## THINGS TO DO
A - In the interview transcript on analytics plan tiers, reproduce the passage that begins at the words "I imagine that" and stops after the words "for different users.".
B - Carry the interview transcript on analytics plan tiers forward from its final line.

## TEXT FOR ANALYSIS

BEGIN

That's an interesting question. I can't say there really was.

It's a very similar data set and we kind of had a great idea of how it behaves after doing bot analytics.

So, scaling down from that was pretty straightforward.

I think it was interesting to see the kind of view that you would get when you did pair that granularity back and what would be available to each customer.

I could really see at that point kind of what the use case was as we kind of went between plans.

I imagine that must have been a tedious process when you sort of have this enterprise product that's fully built and maybe you build a different version of it for business, but you have to keep reconstructing a different version for each tier.

Did you find that difficult, frustrating? Was it fun getting to kind of pull different features and different levers in different ways?

No, no, no. It's always fun to put that kind of thing together for sure.

As I said, I like just seeing kind of like the different views that you can achieve it for different plan types and kind of how we accommodate for different users.

It's always interesting to see.

Yeah. Mari, let's go back to you for a second and talk about some of the design work that went in throughout the process here.

END

## LISTED ENTRIES
BEGIN

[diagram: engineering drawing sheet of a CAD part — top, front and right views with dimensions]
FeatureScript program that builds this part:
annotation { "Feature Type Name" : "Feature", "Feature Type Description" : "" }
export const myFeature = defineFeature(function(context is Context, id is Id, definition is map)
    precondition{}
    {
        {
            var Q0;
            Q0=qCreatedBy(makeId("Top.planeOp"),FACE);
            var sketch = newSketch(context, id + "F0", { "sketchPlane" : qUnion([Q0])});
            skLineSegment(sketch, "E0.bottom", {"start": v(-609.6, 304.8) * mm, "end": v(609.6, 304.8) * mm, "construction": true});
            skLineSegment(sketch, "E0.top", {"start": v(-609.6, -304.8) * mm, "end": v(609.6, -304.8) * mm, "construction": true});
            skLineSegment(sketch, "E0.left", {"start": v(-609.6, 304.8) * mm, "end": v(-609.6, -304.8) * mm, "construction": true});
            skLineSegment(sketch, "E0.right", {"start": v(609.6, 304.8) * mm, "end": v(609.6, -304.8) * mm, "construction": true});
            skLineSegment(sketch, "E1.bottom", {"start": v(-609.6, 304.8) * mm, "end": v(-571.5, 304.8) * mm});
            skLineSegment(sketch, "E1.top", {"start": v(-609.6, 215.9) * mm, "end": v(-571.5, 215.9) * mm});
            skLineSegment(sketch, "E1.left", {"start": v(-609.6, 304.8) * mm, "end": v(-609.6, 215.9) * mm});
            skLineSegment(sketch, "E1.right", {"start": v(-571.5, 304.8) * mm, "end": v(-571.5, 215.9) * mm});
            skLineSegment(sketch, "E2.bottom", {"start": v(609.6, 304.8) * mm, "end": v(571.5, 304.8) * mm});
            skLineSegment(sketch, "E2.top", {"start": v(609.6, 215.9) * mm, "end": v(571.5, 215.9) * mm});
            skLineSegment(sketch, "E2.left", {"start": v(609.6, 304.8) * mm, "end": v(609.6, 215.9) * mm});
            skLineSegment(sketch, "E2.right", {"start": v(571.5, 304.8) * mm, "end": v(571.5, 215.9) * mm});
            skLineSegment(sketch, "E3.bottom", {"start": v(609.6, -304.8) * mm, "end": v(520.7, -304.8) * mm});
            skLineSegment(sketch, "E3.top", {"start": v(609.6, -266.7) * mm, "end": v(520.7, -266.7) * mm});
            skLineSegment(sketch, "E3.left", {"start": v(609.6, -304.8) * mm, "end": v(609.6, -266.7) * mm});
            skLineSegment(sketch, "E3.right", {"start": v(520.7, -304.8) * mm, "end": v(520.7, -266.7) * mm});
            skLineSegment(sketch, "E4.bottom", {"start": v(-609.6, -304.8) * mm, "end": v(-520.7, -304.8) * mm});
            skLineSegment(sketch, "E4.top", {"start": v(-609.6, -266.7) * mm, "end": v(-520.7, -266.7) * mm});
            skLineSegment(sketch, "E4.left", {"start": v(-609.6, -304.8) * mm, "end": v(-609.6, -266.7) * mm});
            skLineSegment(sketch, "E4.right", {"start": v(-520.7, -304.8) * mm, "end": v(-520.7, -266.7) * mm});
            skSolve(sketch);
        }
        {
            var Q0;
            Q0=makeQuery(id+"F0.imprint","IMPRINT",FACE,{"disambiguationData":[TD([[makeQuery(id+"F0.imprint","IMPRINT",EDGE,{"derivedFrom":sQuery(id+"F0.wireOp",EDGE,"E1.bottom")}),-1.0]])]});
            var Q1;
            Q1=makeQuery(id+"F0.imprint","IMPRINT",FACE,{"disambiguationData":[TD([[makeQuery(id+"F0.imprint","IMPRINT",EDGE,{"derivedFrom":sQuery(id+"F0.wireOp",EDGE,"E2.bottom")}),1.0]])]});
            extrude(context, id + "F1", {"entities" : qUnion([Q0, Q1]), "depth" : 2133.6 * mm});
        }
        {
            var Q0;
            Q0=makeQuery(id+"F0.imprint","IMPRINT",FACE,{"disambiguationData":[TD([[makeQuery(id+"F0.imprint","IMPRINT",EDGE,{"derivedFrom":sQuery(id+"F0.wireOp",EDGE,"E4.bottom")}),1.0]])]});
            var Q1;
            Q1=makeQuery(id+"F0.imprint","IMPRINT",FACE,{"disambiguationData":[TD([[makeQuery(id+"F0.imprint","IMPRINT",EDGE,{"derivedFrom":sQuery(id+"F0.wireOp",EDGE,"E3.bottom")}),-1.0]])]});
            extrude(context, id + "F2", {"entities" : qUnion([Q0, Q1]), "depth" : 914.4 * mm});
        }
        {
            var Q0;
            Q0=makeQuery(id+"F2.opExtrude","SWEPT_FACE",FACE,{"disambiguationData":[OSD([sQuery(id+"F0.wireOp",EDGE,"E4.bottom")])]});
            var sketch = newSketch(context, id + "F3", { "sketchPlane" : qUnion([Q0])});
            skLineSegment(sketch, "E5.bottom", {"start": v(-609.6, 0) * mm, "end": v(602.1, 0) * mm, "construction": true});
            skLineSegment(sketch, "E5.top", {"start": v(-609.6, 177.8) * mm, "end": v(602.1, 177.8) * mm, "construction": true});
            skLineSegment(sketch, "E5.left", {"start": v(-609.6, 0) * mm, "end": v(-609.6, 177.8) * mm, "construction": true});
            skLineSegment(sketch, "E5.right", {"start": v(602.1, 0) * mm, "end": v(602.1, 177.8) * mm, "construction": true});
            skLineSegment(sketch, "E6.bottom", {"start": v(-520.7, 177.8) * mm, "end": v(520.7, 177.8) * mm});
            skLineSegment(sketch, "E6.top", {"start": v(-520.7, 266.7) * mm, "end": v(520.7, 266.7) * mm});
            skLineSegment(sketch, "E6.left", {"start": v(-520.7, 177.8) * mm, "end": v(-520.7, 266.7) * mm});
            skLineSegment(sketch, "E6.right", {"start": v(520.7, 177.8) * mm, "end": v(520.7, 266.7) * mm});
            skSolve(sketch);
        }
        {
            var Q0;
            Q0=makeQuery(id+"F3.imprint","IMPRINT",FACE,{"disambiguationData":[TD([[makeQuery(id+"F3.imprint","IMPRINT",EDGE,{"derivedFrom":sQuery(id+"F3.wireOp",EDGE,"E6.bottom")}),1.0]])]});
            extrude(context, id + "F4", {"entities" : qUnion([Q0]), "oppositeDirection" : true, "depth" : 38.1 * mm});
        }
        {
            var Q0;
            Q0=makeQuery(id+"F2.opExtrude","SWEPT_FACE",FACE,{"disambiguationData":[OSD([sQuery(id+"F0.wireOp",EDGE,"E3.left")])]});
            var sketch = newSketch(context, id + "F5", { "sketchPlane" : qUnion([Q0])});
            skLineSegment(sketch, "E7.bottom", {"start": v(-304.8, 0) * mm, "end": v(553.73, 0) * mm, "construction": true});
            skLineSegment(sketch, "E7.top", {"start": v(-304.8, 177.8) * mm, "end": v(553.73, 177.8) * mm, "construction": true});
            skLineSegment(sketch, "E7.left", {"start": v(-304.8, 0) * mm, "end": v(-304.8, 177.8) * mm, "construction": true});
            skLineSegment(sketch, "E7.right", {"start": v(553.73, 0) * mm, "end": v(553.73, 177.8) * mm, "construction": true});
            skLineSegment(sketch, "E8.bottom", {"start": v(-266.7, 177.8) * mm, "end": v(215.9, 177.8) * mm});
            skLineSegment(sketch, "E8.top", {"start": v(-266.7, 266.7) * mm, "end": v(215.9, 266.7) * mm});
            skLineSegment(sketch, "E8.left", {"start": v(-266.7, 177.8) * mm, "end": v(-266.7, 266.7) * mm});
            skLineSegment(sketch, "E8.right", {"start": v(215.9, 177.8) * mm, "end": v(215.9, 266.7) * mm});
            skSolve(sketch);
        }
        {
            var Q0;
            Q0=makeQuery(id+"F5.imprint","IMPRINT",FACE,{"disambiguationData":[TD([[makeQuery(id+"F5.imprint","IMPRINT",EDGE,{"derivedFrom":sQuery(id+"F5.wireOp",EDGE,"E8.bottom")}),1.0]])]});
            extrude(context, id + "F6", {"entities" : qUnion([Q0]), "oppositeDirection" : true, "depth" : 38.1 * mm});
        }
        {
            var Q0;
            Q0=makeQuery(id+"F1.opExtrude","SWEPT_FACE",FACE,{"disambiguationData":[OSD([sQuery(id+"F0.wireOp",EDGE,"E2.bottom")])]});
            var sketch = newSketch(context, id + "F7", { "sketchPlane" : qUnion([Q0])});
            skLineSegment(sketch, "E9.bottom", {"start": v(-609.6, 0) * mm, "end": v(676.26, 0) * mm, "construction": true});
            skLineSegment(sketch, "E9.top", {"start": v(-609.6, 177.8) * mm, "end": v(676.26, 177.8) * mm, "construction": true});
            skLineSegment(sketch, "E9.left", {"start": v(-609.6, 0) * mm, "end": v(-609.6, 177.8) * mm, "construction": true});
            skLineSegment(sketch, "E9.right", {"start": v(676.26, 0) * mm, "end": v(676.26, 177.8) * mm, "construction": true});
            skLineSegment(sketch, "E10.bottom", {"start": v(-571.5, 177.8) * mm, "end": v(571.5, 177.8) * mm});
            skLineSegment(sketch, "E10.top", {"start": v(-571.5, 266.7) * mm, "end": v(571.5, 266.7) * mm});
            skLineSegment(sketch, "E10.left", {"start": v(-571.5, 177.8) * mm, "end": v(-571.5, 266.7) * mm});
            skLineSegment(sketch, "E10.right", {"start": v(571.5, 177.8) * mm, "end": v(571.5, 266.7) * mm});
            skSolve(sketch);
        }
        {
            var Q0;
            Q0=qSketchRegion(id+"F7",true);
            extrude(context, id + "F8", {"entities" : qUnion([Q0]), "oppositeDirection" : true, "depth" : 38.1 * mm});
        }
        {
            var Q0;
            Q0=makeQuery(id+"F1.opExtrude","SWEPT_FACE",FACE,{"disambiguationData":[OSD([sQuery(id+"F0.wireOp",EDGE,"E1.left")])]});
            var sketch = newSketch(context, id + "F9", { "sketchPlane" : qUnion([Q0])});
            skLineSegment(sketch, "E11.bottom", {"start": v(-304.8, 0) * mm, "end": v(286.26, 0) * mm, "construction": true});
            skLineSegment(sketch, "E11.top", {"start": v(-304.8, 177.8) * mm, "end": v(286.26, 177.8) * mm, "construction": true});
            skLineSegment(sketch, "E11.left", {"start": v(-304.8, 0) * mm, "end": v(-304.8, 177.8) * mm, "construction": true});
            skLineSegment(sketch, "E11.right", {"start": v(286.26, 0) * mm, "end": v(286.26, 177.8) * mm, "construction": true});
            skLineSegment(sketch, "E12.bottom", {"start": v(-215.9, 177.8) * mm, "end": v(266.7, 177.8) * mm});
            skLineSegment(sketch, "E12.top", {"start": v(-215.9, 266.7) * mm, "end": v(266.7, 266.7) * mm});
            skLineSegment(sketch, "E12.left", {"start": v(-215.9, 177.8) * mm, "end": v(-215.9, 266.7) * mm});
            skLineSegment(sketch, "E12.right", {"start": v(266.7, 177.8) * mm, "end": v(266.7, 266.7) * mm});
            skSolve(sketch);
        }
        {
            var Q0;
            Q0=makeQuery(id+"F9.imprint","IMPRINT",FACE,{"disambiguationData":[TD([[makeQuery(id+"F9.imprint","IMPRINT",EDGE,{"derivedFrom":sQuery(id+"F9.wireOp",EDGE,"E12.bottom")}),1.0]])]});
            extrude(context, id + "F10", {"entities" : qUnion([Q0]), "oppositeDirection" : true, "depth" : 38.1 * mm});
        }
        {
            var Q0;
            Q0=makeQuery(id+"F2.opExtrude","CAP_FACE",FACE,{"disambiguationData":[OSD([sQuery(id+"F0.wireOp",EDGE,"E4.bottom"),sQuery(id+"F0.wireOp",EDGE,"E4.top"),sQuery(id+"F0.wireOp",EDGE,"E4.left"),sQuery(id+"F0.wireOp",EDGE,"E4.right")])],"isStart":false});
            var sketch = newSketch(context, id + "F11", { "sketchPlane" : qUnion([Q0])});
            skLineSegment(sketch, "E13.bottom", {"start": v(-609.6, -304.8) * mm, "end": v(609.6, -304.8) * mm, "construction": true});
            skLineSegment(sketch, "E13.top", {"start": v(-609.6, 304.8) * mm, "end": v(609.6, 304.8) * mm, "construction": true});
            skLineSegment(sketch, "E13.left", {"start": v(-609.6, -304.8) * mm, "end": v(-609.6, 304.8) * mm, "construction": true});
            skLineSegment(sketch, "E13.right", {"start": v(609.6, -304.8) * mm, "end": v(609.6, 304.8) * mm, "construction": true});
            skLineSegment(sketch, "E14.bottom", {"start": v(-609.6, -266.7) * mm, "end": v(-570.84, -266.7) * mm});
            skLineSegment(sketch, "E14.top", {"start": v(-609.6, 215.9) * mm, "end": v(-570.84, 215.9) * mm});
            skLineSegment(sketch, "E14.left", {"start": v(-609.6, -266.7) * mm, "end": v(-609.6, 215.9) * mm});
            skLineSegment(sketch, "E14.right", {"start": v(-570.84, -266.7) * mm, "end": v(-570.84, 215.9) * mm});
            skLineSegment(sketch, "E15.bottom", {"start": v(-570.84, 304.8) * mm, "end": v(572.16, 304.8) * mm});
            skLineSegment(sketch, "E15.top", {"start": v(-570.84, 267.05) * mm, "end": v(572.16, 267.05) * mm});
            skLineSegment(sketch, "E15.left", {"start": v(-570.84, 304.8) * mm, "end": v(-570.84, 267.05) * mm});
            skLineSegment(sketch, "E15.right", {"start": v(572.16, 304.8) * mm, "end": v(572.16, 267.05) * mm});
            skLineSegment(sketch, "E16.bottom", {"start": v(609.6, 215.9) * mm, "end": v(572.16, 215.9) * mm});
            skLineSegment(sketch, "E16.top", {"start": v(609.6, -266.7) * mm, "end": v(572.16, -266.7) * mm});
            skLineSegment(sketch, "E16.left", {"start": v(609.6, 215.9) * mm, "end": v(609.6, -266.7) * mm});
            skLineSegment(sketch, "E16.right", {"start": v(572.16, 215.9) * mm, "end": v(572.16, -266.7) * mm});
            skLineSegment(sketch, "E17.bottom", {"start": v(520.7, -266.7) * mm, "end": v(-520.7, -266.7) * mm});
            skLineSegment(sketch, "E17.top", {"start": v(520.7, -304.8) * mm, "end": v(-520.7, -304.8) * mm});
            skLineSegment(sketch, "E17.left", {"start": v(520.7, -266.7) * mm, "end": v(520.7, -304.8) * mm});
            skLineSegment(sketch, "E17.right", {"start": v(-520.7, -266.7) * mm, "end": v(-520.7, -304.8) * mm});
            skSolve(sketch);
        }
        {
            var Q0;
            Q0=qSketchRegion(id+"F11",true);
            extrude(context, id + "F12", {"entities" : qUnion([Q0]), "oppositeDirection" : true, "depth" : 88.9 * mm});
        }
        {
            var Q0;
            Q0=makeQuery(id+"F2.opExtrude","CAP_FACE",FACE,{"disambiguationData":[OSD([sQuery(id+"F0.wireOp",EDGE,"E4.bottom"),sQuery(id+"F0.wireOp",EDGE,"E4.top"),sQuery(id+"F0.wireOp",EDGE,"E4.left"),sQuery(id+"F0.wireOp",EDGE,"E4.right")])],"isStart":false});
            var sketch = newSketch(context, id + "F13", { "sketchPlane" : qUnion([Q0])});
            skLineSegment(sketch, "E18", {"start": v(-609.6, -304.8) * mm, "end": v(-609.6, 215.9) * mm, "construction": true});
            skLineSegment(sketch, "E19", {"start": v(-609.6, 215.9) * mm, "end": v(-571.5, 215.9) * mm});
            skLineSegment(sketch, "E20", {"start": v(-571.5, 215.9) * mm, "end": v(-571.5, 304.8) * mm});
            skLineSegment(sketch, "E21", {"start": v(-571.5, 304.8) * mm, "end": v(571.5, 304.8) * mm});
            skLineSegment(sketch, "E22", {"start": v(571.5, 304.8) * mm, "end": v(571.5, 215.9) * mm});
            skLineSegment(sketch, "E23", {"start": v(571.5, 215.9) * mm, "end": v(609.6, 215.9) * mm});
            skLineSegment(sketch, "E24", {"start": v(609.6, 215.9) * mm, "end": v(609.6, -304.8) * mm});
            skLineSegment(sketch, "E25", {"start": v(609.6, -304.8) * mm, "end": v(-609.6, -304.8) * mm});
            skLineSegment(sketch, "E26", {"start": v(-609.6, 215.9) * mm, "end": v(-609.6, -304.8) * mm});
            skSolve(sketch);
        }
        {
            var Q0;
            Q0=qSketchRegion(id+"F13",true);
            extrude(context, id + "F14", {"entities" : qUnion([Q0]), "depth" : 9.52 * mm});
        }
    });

END

## ANSWERS FOR THIS EXERCISE
A -
I imagine that must have been a tedious process when you sort of have this enterprise product that's fully built and maybe you build a different version of it for business, but you have to keep reconstructing a different version for each tier.

Did you find that difficult, frustrating? Was it fun getting to kind of pull different features and different levers in different ways?

No, no, no. It's always fun to put that kind of thing together for sure.

As I said, I like just seeing kind of like the different views that you can achieve it for different plan types and kind of how we accommodate for different users.

B -
I remember getting links to Figma mockups and being able to look through the entire flow of SuperBot Fight Mode.

What tools do you use? Is Figma one of the main ones and what else is there? Right.

Well, it really depends on what phase we are in. If we are in a problem definition, project discovery phase, we tend to use a whiteboarding tool called Miro, but really anything goes.

If we actually had a whiteboard, we'd use that as a tool.

But mainly we use Figma for its collaborative aspects, meaning that loads of people, anyone in the organization really can join in and see things real time.

And also for the facts that people can leave comments. So it creates a good place for async feedback loops to happen and also a unified source of truth when it comes to at what stage we are at and where we're trying to go.

Were you using the same tools before the pandemic back when everyone was physically in an office and able to talk?

Yeah, pretty much. I mean, the pandemic has made some things more difficult and some things easier.

I'd say when it comes to the collaborative work that, for example, me, David, Beth and Nick Downey have put together doing this, it actually has helped because it means that there's no limits to the amount of people that fit in a meeting room.

It means that you can just share your dashboard at any time and work together without having to pull a chair to the table and having to like scooch next to the person.

So it was an exercise in shedding the ego of what you're doing, not letting yourself be, I don't know, put off by making mistakes in real time and really, really taking it seriously that things are collaborative.

And it's only then that we can make things twice as quick, at least for the bot work.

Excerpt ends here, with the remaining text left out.